Médicos estagiários moçambicanos acampados e em greve por subsídio de 10 meses

Cerca de 125 estudantes finalistas de medicina, estagiários no Hospital Central da Beira, iniciaram hoje uma greve por tempo indeterminado, exigindo subsídios em atraso há dez meses, com parte do grupo acampada diante do Ministério da Saúde, em Maputo.

Lusa /

"Os estudantes de medicina no último ano têm direito à remuneração, que é 80% dos salários dos médicos. Então, em junho do ano passado celebrámos os contratos, e com a expetativa de até por aí em outubro começarmos a auferir os valores, só que até então ainda não tivemos nada", lamentou à Lusa Araújo Macuácua, um dos finalistas e integrante do grupo de cerca de vinte estudantes que desde a manhã de hoje se encontra acampado em frente à sede do ministério.

Acrescentou que desde o ano passado o grupo, em atividade no Hospital Central da Beira, o maior do centro do país, teve mais de 30 reuniões com o Governo moçambicano, entre encontros presenciais e virtuais, contudo, frisou, o executivo "sempre promete amanhã".

"Estamos já há 10 meses na província de Sofala sem nenhum tostão", lamentou, assinalando que o grupo só vai sair de frente do ministério e parar com a greve quando forem pagos os subsídios em dívida.

Macuácua acrescentou que a falta de medicamentos e de material médico-cirúrgico no hospital agrava a situação dos estagiários, obrigados muitas vezes a suportar do próprio bolso os custos básicos de trabalho clínico, realidade que, disse, penaliza sobretudo estudantes de famílias sem condições.

"O Governo não consegue trazer medicamento ou promete trazer medicamento e material médico-cirúrgico em 18 meses. Imagina, filho de camponês, como vai se virar?

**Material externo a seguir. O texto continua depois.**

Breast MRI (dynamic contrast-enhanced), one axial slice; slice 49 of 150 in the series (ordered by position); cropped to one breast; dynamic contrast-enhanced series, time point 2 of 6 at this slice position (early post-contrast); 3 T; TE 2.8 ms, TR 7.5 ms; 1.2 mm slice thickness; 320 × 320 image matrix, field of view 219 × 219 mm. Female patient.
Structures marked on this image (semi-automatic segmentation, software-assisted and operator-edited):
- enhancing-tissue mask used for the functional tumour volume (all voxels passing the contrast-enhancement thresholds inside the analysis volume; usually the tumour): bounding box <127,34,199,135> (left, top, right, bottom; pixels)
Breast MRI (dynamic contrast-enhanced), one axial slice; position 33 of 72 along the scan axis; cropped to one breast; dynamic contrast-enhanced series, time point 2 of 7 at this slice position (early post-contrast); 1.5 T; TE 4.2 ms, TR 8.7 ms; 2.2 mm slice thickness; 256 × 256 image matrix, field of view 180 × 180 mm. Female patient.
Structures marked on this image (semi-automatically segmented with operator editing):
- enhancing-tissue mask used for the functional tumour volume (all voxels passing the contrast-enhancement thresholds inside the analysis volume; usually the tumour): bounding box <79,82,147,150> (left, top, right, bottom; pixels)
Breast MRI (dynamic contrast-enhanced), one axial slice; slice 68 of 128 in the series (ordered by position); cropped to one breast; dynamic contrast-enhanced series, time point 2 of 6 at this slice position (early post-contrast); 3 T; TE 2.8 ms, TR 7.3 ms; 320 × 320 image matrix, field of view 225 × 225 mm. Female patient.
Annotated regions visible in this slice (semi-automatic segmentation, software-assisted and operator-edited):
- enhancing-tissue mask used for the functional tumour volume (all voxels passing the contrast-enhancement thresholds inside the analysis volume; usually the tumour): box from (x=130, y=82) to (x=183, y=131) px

Porque nós temos de levar nosso material médico-cirúrgico para lá, o hospital não oferece nenhuma, só te dá o campo de estágio", explicou.

Segundo Macuácua, muitos estudantes em greve não conseguiram chegar a Maputo por absoluta falta de meios, tendo o grupo presente sido obrigado a vender pertences pessoais e a recorrer a agiotas para financiar a deslocação.

O finalista acrescentou ainda que apesar da extrema precariedade, o grupo decidiu permanecer em frente ao Ministério da Saúde, mesmo sem condições mínimas, dispondo apenas de duas esteiras para descansar e de pouca água para se manter. Disse ainda que os estudantes estão determinados a pernoitar no local quantos dias forem necessários, até receberem uma resposta favorável do Governo sobre o pagamento dos subsídios em atraso.

O setor da saúde enfrenta, há quatro anos, greves e paralisações convocadas pela Associação dos Profissionais de Saúde Unidos e Solidários de Moçambique (APSUSM), e o Sistema Nacional de Saúde moçambicano enfrentou também, nos últimos três anos, diversos momentos de pressão, provocados por greves de funcionários, convocadas pela Associação Médica de Moçambique (AMM) e exigindo melhorias das condições de trabalho.